Question

In oil pipeline construction, the cost of pipe to go underwater is 60% more than the cost of pipe used in dry-land. A pipeline comes to a river that is 1KM wide at point A and must be extended to a refinery, R, on the other side, 8KM down the river. Find the best way to cross the river (Assuming it is straight) so that the total cost of the pipe is kept a minimum. (give you answer correct to one decimal place)

Answer 1

this is the same question and answer but i dont get it can someone explain it to me http://ca.answers.yahoo.com/question/index?qid=20100326222123AAOmh5c

Answer 2

Well maybe I can help you with my view of the situation:

Answer 3

Now we need a function to calculate the cost. I call this function C.
The variable of this function is x. It is (see drawing) the part of the river bank where there is no pipeline, so the other part is 8 - x.
Then the part crossing the river has length \(\sqrt {x^2+1}\).

Answer 4

Now for the actual cost: we don't know that, only that it is 60% more expensive on water than on land.
Suppose the cost of laying the pipeline on land is a dollars per km, then it is 1.6a on water, giving the function:

\(C(x)=a(8-x)+1.6a\sqrt{x^2+1}\).

Because of the situation you described, x is restricted to values between 0 and 8.

Answer 5

We have to solve C'(x)=0:

\(C'(x)=-a+1.6a\cdot \dfrac{2x}{2\sqrt{x^2+1}}=-a+\dfrac{1.6ax}{\sqrt{x^2+1}}=0\)
Dividing by a gets rid of it (so it is unimportant to know the actual value of a after all) and rearrange:

\(\dfrac{1.6x}{\sqrt{x^2+1}}=1\)

Answer 6

This leads to:

\(1.6x=\sqrt{x^2+1}\).

Squaring both sides:

\(2.56x^2=x^2+1\), so \(1.56x^2=1\) and \(x^2=\dfrac{1}{1.56}\).

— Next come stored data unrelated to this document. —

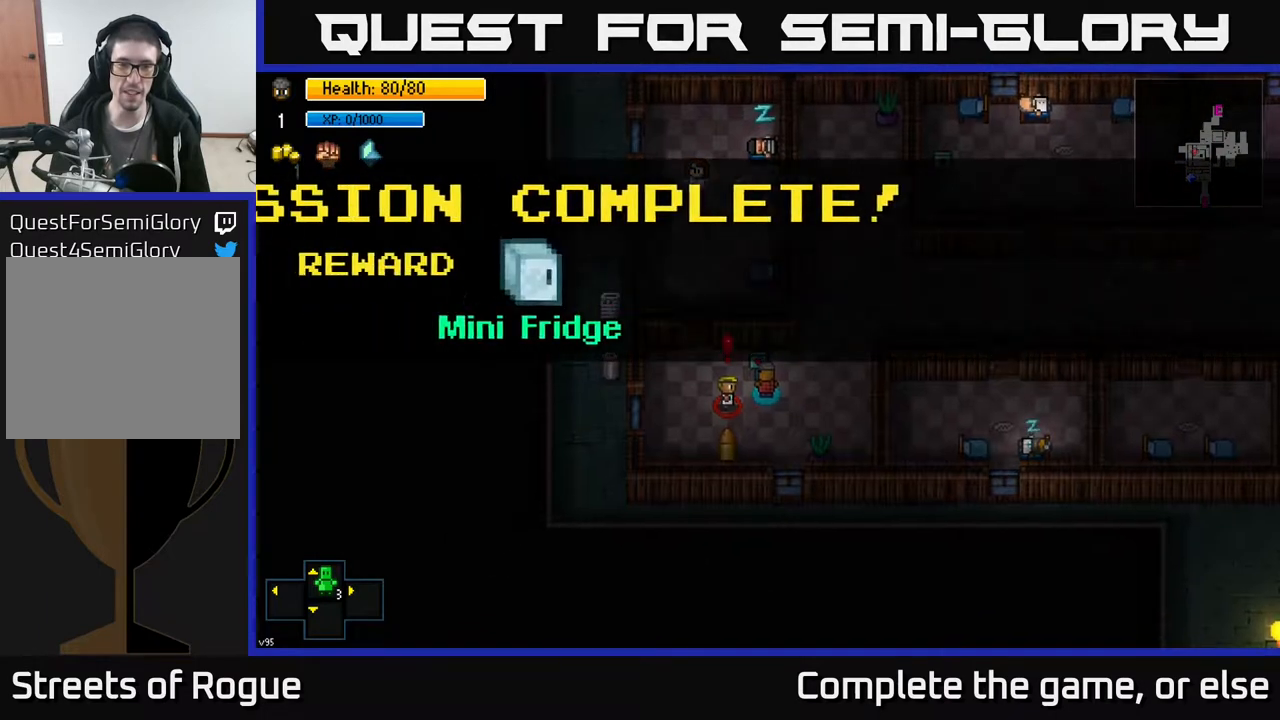
{"buttons": [], "left_stick": "right", "right_stick": "center", "events": [[133, "left_stick", "up-right"], [333, "left_stick", "right"]]}
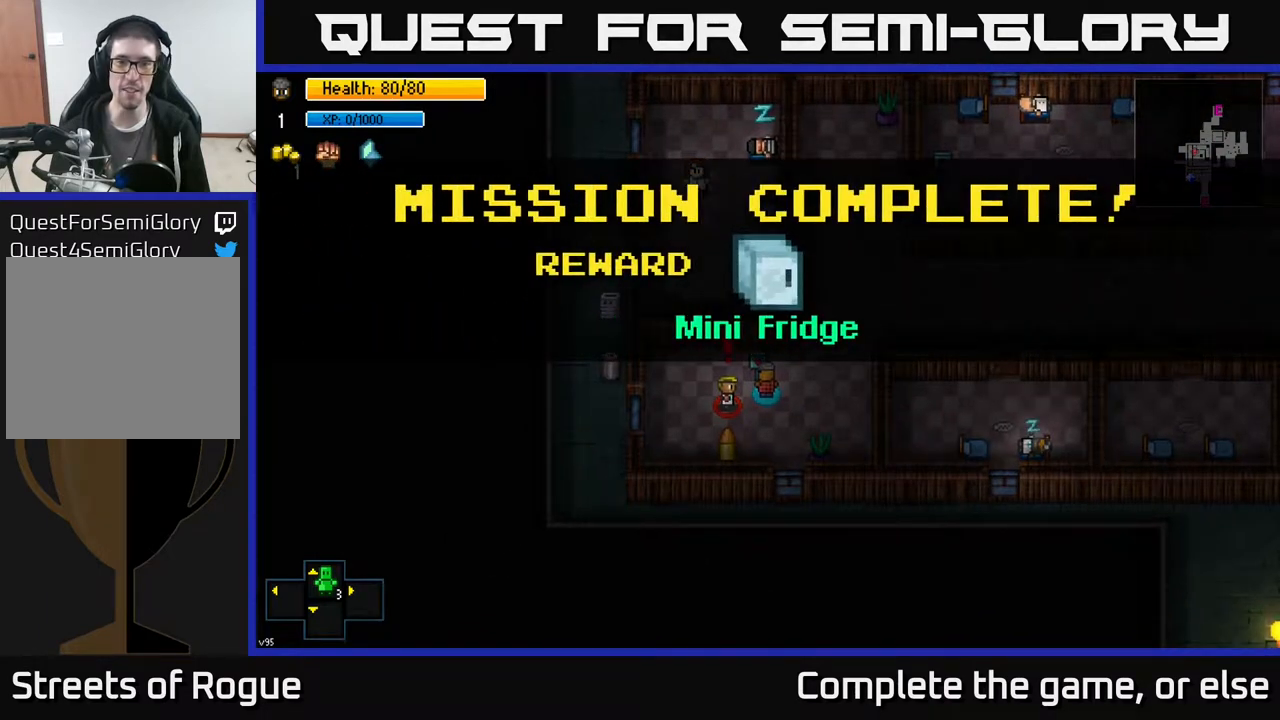
{"buttons": [], "left_stick": "up-right", "right_stick": "center", "events": [[17, "A", "down"], [117, "A", "up"], [183, "left_stick", "up-right"]]}
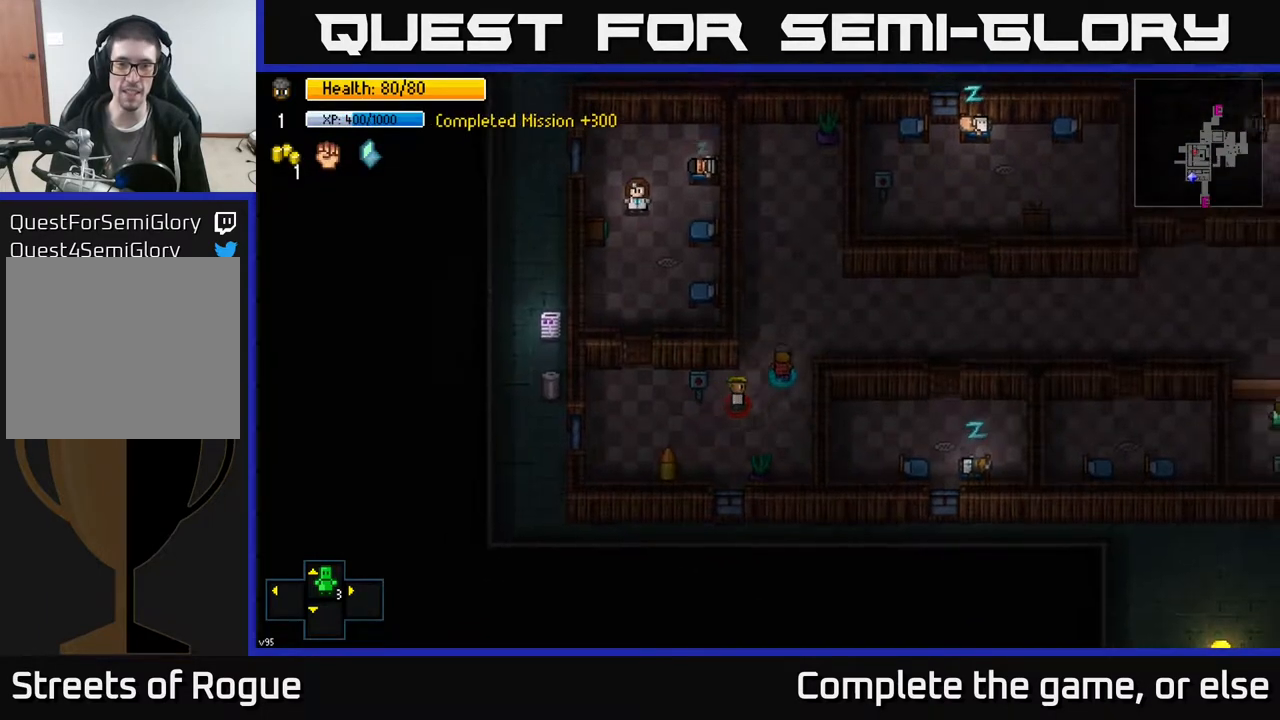
{"buttons": [], "left_stick": "right", "right_stick": "right", "events": [[333, "left_stick", "right"], [450, "right_stick", "right"]]}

Taking the positive root (remember x is between 0 and 8) gives \(x\approx 0.8\).

If you are very serious about this, a sign scheme of C' would prove that for this value of x the function C has indeed a minimum.
Here is a graph of C (with a = 0.5, could be any positive number). It shows a minimum for x = 0.8.

Answer 7

Now to give a clear answer to the original question: Instead of crossing the river at a straight angle, make the pipeline so that it arrives on land about 800m (0.8km) in the direction of R. See drawing.

Answer 8

I hope you understand this explanation!